Sure. Convert your simple queries into span queries (which are also
relatively simple). Then, when you index everything in the "all" field,
subclass your analyzer to return a large PositionIncrementGap. Explaining
how this works with words is awkward, so....

doc.add("all", "one two three");
doc.add("all", "four five six");
doc.add("all", "seven eight nine");
index the document.

Assume you've implemented an analyzer that returns 1000 for
getPositionIncrementGap.

Now, the term offsets in the single document will be
one - 0
two - 1
three - 2
four 1003
five 1004
six 1005
seven 2006
eight 2007
nine 2008

Now, if you use SpanNearQuery with a slop of 900 (i.e. "one nine"~900) you
won't get a match because the "distance" between one and nine is more than
900. But "one three"~900 will match.

It's possible to transform any query into a set of span queries, See the
thread "Multiword Highlighting" that Mark Miller and I were exchanging ideas
on recently. Be aware that the code we were talking about has to have a
modification when used on a "regular" index where it pays attention to the
document that each sub-clause comes. The code, as written, assumes you're
using a MemoryIndex for one and only one document, so unless you need
complex queries, I'd just think about rewriting simple queries with ANDs as
a SpanNearQuery.

Best
Erick

On 2/19/07, Kainth, Sachin <[EMAIL PROTECTED]> wrote:

Hi All,

I want to be able to do a search for a term in all fields in a document.

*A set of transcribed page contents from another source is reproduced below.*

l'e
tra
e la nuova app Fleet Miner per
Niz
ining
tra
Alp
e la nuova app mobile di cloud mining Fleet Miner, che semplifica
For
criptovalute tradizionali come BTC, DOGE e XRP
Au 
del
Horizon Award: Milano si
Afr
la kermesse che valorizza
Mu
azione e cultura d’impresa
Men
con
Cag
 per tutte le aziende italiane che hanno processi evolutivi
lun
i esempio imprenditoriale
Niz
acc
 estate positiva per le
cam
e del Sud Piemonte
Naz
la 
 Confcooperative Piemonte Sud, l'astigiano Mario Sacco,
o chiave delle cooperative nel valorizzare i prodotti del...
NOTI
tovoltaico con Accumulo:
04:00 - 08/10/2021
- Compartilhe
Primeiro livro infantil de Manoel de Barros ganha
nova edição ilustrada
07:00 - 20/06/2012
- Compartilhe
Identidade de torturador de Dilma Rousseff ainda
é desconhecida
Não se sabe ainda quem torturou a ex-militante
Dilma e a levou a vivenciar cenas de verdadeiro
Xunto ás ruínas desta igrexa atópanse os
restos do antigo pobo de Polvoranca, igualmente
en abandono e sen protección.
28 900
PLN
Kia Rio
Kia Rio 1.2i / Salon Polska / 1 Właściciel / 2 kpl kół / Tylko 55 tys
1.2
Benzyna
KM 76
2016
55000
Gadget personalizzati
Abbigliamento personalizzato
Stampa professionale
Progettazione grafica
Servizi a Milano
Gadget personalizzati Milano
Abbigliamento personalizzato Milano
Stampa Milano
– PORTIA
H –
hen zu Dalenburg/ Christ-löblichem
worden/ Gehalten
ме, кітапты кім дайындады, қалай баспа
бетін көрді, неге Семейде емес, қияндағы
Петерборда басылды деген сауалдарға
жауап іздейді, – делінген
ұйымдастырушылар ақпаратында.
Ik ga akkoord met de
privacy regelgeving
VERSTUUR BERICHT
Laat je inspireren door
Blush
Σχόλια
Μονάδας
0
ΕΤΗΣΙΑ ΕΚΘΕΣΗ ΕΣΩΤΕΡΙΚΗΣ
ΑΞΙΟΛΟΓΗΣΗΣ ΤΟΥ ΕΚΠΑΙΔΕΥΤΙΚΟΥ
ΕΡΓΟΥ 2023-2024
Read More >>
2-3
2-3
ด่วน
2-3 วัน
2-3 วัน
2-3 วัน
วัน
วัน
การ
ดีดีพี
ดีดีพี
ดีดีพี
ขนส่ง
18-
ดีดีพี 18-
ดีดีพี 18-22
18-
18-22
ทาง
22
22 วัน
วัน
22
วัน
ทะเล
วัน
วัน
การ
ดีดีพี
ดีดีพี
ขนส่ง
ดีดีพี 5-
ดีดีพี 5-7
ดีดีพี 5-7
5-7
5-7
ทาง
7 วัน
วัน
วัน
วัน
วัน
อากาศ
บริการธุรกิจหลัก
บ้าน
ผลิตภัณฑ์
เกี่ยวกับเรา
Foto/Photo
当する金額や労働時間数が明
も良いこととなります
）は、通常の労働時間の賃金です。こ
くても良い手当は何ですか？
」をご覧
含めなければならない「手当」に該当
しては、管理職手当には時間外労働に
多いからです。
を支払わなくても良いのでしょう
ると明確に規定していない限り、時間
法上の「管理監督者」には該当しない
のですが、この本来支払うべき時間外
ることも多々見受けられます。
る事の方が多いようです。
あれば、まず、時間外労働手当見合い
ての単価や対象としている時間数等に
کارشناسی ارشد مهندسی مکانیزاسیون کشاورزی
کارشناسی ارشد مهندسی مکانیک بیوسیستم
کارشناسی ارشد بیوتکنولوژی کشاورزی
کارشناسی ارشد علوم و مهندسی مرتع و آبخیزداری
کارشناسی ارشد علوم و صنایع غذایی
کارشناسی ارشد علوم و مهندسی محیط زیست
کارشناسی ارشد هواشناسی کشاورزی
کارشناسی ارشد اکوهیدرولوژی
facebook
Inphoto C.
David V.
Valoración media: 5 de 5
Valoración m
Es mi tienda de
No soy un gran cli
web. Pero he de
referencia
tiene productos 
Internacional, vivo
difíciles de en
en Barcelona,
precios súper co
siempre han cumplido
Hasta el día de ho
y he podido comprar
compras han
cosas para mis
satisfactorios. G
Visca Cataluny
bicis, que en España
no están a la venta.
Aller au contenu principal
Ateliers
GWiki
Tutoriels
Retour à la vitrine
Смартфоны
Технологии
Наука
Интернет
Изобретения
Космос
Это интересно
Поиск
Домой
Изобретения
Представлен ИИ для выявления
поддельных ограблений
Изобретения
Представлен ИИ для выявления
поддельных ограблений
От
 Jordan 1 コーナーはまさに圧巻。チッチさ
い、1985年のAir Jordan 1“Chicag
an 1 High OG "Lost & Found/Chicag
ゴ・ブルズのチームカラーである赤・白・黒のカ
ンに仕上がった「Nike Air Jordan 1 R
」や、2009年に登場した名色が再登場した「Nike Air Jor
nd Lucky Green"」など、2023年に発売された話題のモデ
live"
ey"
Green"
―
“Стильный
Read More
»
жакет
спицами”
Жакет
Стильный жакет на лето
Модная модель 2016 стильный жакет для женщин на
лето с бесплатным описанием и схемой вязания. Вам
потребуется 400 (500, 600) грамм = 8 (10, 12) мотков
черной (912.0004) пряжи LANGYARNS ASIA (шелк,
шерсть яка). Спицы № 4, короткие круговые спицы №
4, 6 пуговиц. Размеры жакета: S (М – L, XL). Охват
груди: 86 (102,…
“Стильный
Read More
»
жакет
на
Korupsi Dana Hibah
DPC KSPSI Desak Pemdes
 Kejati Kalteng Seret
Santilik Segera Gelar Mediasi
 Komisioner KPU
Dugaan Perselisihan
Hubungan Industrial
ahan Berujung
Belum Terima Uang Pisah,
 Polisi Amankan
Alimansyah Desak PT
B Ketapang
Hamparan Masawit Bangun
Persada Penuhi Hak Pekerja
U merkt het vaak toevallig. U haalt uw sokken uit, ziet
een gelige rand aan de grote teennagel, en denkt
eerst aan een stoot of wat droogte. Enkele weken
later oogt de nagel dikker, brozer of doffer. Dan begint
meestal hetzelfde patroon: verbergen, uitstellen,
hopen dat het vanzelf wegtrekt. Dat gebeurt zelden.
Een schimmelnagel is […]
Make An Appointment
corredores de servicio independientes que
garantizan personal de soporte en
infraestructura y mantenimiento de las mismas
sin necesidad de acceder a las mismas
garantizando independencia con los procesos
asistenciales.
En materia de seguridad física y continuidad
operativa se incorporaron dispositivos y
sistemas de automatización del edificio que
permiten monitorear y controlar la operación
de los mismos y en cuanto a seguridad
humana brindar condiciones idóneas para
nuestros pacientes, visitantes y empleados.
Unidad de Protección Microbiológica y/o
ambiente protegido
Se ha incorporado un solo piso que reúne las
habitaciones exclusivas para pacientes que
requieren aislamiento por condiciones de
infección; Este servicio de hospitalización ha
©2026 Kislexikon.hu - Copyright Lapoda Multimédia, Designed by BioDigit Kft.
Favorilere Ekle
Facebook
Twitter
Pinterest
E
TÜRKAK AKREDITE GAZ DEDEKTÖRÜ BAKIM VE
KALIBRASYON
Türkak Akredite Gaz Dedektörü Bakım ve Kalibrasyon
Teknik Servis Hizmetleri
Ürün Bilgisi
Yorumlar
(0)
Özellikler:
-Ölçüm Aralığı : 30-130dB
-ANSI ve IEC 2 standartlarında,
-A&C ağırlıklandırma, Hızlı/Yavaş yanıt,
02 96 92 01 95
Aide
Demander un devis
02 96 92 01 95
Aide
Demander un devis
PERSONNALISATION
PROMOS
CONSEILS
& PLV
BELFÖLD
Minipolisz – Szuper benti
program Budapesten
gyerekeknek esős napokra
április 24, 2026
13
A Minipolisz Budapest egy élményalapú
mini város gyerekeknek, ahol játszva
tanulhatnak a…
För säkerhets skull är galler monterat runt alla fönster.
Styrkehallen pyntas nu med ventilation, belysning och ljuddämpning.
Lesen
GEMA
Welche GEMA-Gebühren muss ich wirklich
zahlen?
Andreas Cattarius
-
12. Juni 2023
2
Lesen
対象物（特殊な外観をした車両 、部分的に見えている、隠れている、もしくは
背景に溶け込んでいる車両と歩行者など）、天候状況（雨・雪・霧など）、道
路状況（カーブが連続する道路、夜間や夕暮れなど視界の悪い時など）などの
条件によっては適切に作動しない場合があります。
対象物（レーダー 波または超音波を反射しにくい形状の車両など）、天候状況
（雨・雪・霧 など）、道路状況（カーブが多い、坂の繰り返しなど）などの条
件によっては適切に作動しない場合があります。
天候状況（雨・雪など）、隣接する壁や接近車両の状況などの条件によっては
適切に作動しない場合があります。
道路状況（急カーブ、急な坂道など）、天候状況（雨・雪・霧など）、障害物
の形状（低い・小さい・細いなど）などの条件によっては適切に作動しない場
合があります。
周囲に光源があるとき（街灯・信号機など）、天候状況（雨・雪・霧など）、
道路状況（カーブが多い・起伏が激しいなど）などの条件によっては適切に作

One way this can be done is to put every element of a document in the
default field (or I guess any other single named field) as well as
separate fields in which those elements belong.  So for example if for
my documents I had the following fields:

A, B, C, D and E

If I then set up a field called

All

And for all documents I processed as well as putting the elements of
that document in A, B, C, D and E I would also put them as a
concatenation into All as well.

One problem with this is that if for a particular document I had these
values for my five fields:

A -> Hello
B -> How
C -> Are
D -> You
E -> Mate
(All -> Hello How Are You Mate)

Then a search for "How Are You" in All would return true when no single
field contains this string which is not ideal.

Another problem with this is that it would double the size of the index
(unless Lucene does something clever here).

A way to solve the original issue is to convert the search for "How Are
You" into this:

A:How Are You OR B:How Are You OR C:How Are You OR D:How Are You OR
E:How Are You

This solves both the problems of the solution where we set up the All
field (viz. increasing the size of the index and  bringing back more
results than we should).

However, this solution also has it's drawback and that is that now we
have gone from a simple query to a complex ANDing of all fields in the
document.

My question is this: is there a third way?